Естественным результатом этого являлась невысокая боеготовность – в частности, число допущенных к самостоятельным полётам лётчиков у афганцев с удручающим постоянством было меньшим, чем самолётов – так, на 24 истребителя-бомбардировщика в 355-м полку весной 1978 года приходилось только 19 подготовленных пилотов, из которых всего трое могли летать днем и ночью. Что касается состояния матчасти, то и к этому вопросу относились без особого усердия – нормальным считалось положение, когда хотя бы два из трех самолётов были исправны и укомплектованы.

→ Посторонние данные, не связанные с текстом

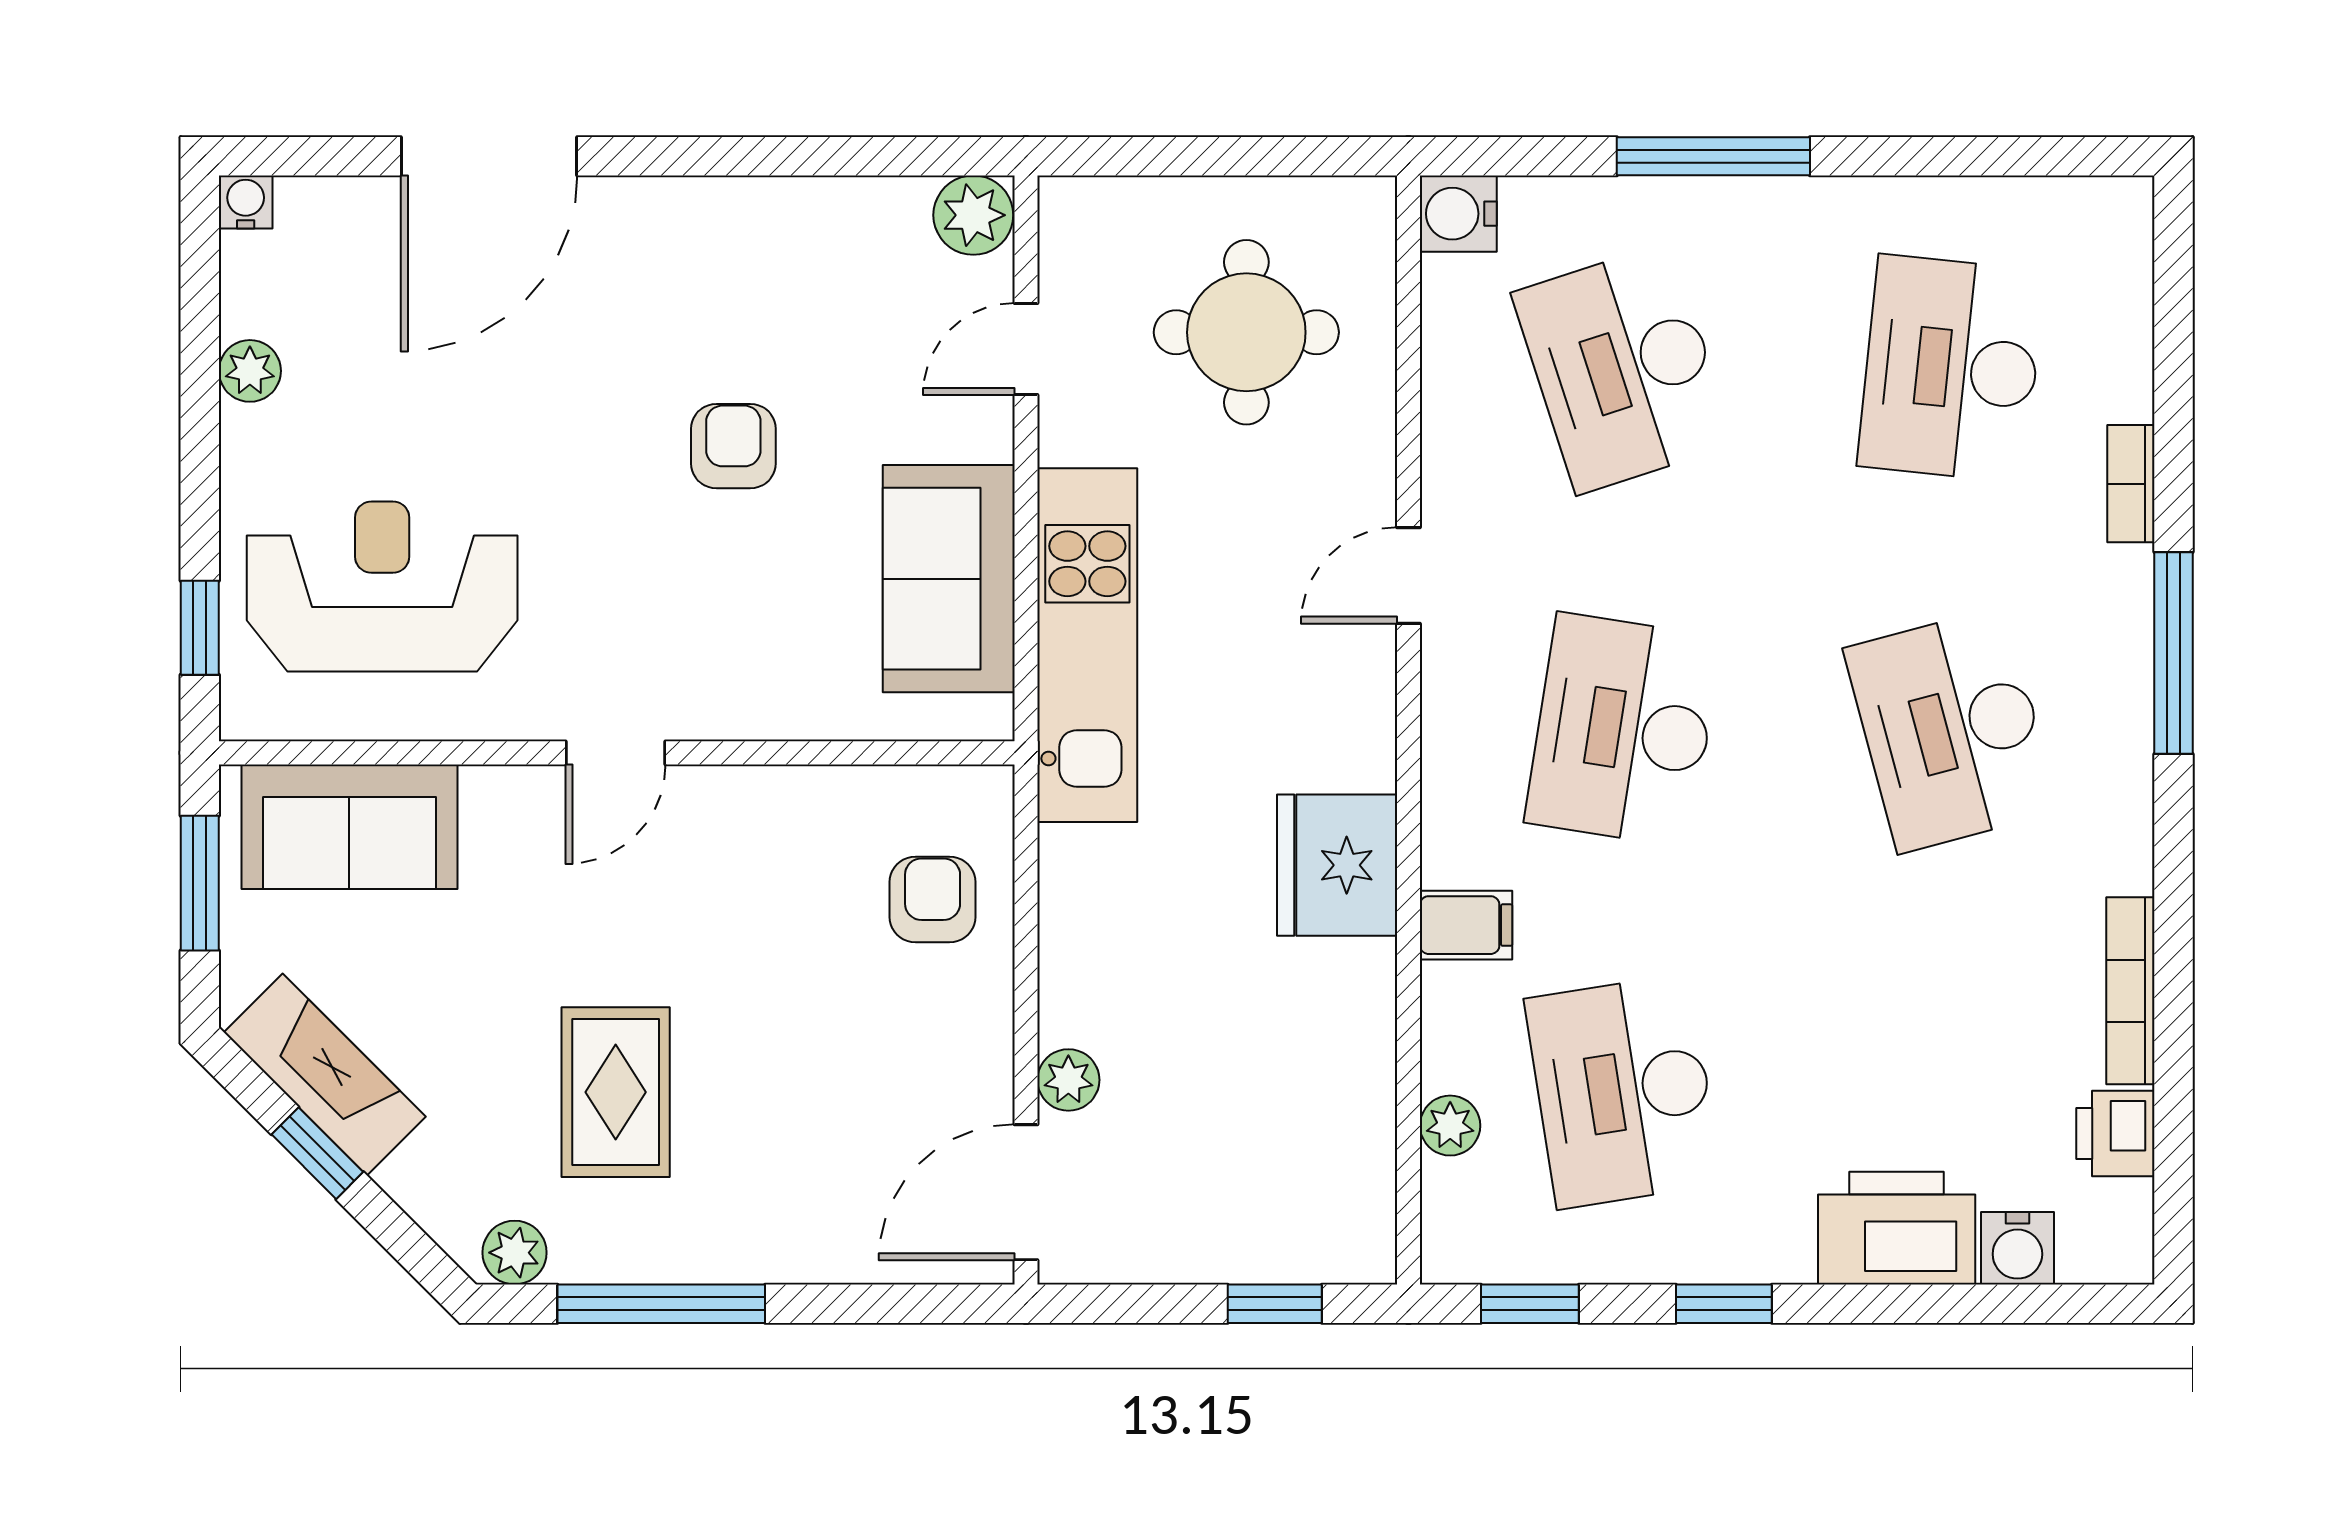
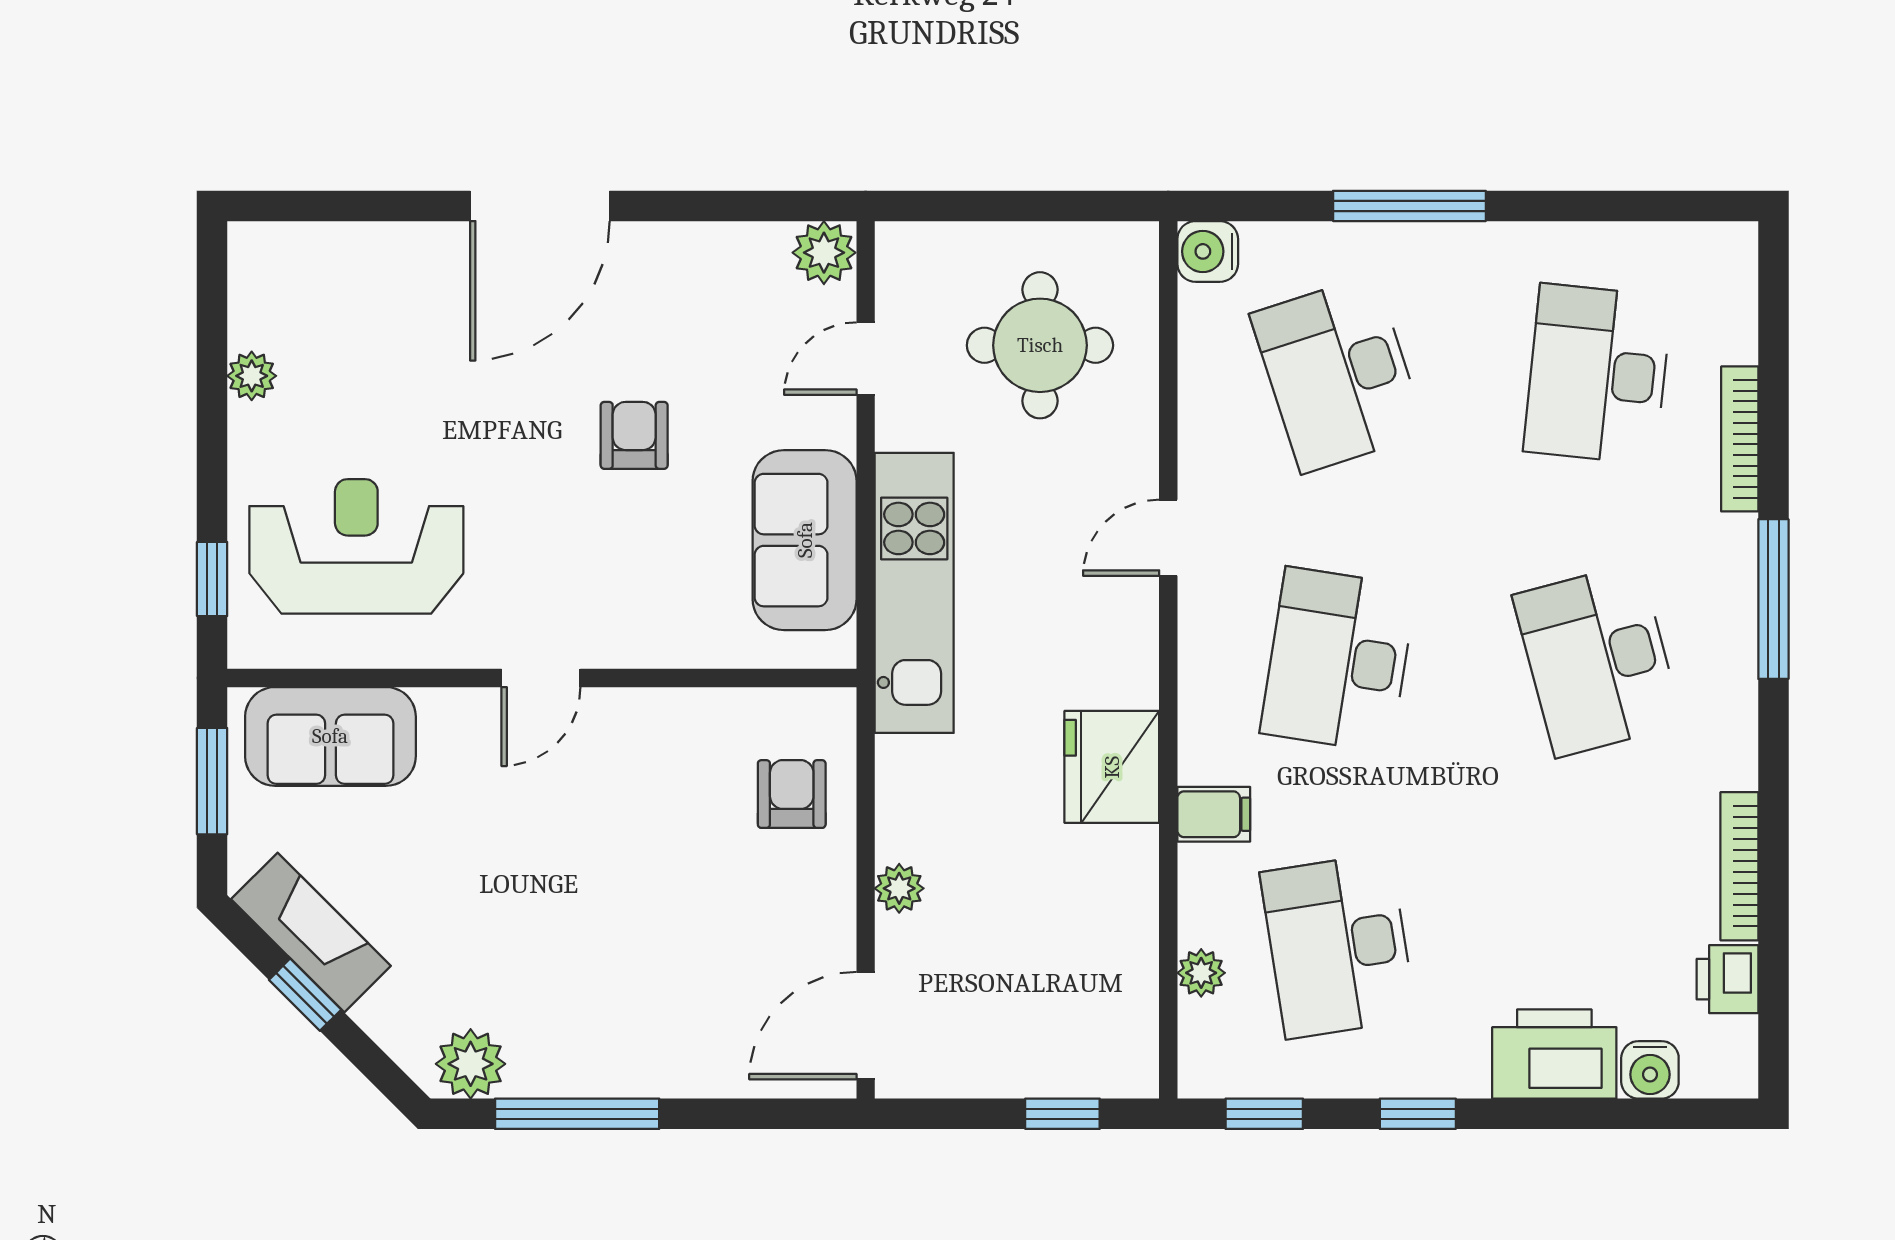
door: (489, 156) -> (540, 206), moved
water cooler: (246, 202) -> (248, 242), removed
bookcase: (2131, 484) -> (1740, 439), width x1.56
plant: (1068, 1080) -> (899, 888), moved
rug: (616, 1092) -> (541, 946), removed
plant: (515, 1253) -> (471, 1064), width x1.38, depth x1.38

На практике разница между афганскими лётчиками заключалась в том, что истребители больше внимания уделяли пилотажу с отработкой эффектных проходов в воздухе на скорости и малой высоте, являвшихся непременной частью ежегодных парадов. В программе подготовки 355-го апиб основной упор делался на боевое применение, отработка которого велась на полигоне невдалеке от Баграма, где целями служили выложенные из старых автопокрышек, выбеленных мелом, наземные мишени (этот материал в безлесном Афганистане был едва ли не самым доступным). По службе офицеры росли, почти автоматически получая очередные звания по мере выслуги, и практически на любой должности, даже оставаясь рядовым лётчиком или техником самолёта, всякий мог дослужиться до полковника. Притом что весь личный состав исповедовал ислам, являвшийся официальной религией в стране, каких-либо трений на религиозной основе с советскими военными (а за границу отправлялись исключительно члены КПСС) не было. Одному из советников афганский коллега объяснял понимание дел: «У вас есть Ленин. Это ваш аллах. Все правильно. Человеку без аллаха нельзя».
Положение резко и неожиданно изменилось в апреле 1978 года, когда в результате кровавого переворота был свергнут и убит М. Дауд. Инициаторами «апрельской революции» выступили местные коммунисты из Народно-Демократической Партии Афганистана (НДПА), ставившие целью социальные преобразования и установление «государства трудящихся».
Аэродром Багром заснятый с борта самолета-разведчика. В центральной части снимка видна стоянка самолетов 355-го авиаполка.
К тому же при переделе власти после установления президентского правления многие его участники-офицеры остались не у дел, испытывая вполне понятное недовольство, охотно выступили против вчерашнего лидера. Появившиеся сразу версии о том, что переворот был инспирирован по указке из Москвы, ни в малой мере не отвечали действительности. Даже в советском посольстве о нем узнали лишь по начавшейся стрельбе на улицах и бомбежке президентского дворца, а в Кремле – и вовсе из новостных выпусков западных агентств, из-за чего посольских работников потом винили в том, что они «проспали революцию». Случившееся выглядело тем более неожиданным, что НДПА создавалась при прямой поддержке КПСС и самой программной установкой афганские коммунисты ставили захват политической власти в стране, создавая свои ячейки в том числе и в армии, где НДПА была довольно популярна. Советские же военные в Афганистане имели прямое указание Главного Военного Советника генерал-лейтенанта Л. Н. Горелова не вмешиваться во внутриполитические дрязги, более того – сторониться всякой антиправительственной деятельности, которая могла бы бросить тень на отношения с соседом. Сам Дауд, ценя советскую помощь, и вовсе говорил: «Если с головы советского офицера упадет хоть волос, виновный поплатится головой».